The unbelieving world is impressed by families that “have it together”—not families that are perfect, because there are no perfect families, but families in which the parents love and spend time with the children and in which the children obey and respect their parents. Studies suggest that the average American father spends 37 seconds a day with his children, an average of 2.7 daily encounters of ten to fifteen seconds (Morley, The Man in the Mirror, Thomas Nelson, 1992, p. 91). How could this happen if children were a top priority for dads and moms? A strong Christian family is a powerful testimony to the unbelieving world that there is something to Christianity that merits investigation.

SMALL GROUPS- ECCLESSIASTES 4:12, PROVERBS 27:1
The purpose of our Small Group Ministry is to connect people in groups of biblical community so they can follow Jesus together.  Christians should be in a place where no one stands alone – a place where people are connected and growing together.  
A Small Group is a group of people who come together on a regular basis for a common purpose and affinity, and are led by an identified leader who is assisting them in their progress toward Christ-likeness by intentionally providing an environment for connection, community, and spiritual transformation. 
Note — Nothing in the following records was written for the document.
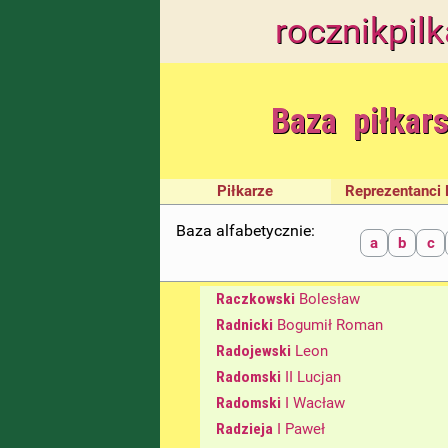
rocznik
pilk
Baza piłkar
Piłkarze
Reprezentanci 
Baza alfabetycznie:
a
b
c
Raczkowski
Bolesław
Radnicki
Bogumił Roman
Radojewski
Leon
Radomski
II Lucjan
Radomski
I Wacław
Radzieja
I Paweł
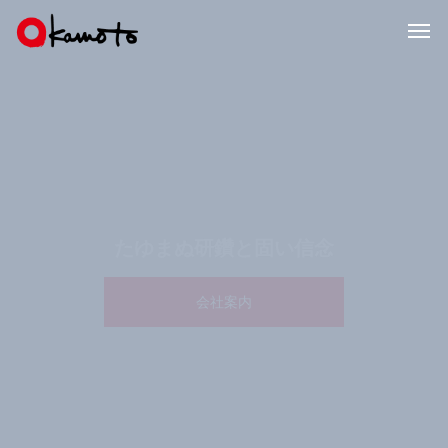
若さと創意を生かし
たゆまぬ研鑽と固い信念
斯界の一流をめざす
会社案内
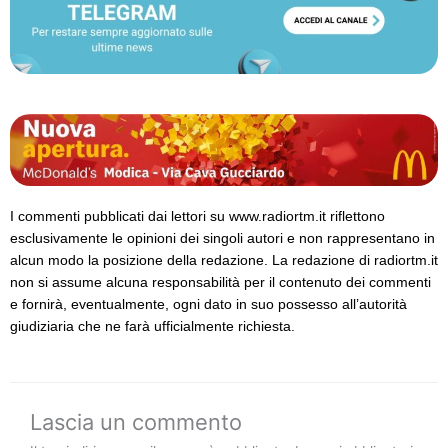
I commenti pubblicati dai lettori su www.radiortm.it riflettono
esclusivamente le opinioni dei singoli autori e non rappresentano in
alcun modo la posizione della redazione. La redazione di radiortm.it
non si assume alcuna responsabilità per il contenuto dei commenti
e fornirà, eventualmente, ogni dato in suo possesso all’autorità
giudiziaria che ne farà ufficialmente richiesta.
Lascia un commento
In God’s family, everyone is important and each individual has something unique to contribute to the life and growth of the church.  That’s why, as the church continues to grow larger, we should also committed to growing smaller.  This insures that no matter how large the church body grows, every single person will have the opportunity to build meaningful relationships, grow spiritually, and use their unique spiritual gifts and talents to minister to others and build up the body of Christ. The book of Acts is very clear about how God intends for his people to grow and have their needs met in the church.  We will never be able to hire enough professional pastors to meet all the individual needs of our family, and God never intended for it to be that way!

 MY CIRCLE OF FRIENDS- Acts 16:31, Jeremiah 15:19, Matthew 5:16 
 The thing about friends is that we learn each other's ways. You pick up each other's habits, and sayings, likes and dislikes. Think of the clothes you wear and the little sayings you have. Think of attitudes and likes and dislikes. Have friends influenced you in any of these areas? Yes, of course they can and do influence you!  That's why it's so important to have godly friends! You'll develop godly habits by following them and spending time with them. Yet, quite the opposite is true if your friends are ungodly and don't care about pleasing God.
Ponder the following truths from our Lord: 1Cor. 15:33, "Do not be deceived: Evil company corrupts good habits." God's word says - evil friends, ungodly friends will corrupt you. Perhaps, some of us have already experienced this. Friends have led us down the wrong path! Friends have influenced us to do wrong, to Sin! "But they are my best friend" you say! "But I really like them!" "But they're really good looking!"  Have you ever prayed to God,"Lord, what do you think of my friends? Please lead me toward friends that will encourage me to be closer to You God.
You need to choose friends that will lead you CLOSER to God. God warns us in Prov. 13:20 "He who walks with wise men will be wise, But the companion of fools will be destroyed." Prov. 27:6 Faithful are the wounds of afriend, But the kisses of an enemy are deceitful. A godly friend is going to warn you when he sees you going astray. A godly friend will really love you enough to point out your sin. A godly friend will be concerned about your walk with God. A godly friend will encourage you to be godly! A godly friend will encourage you to be faithful to God. Remember this, your goal as a Christian  is to become more and more like Jesus Christ. So choose friends that will help you toward that Goal.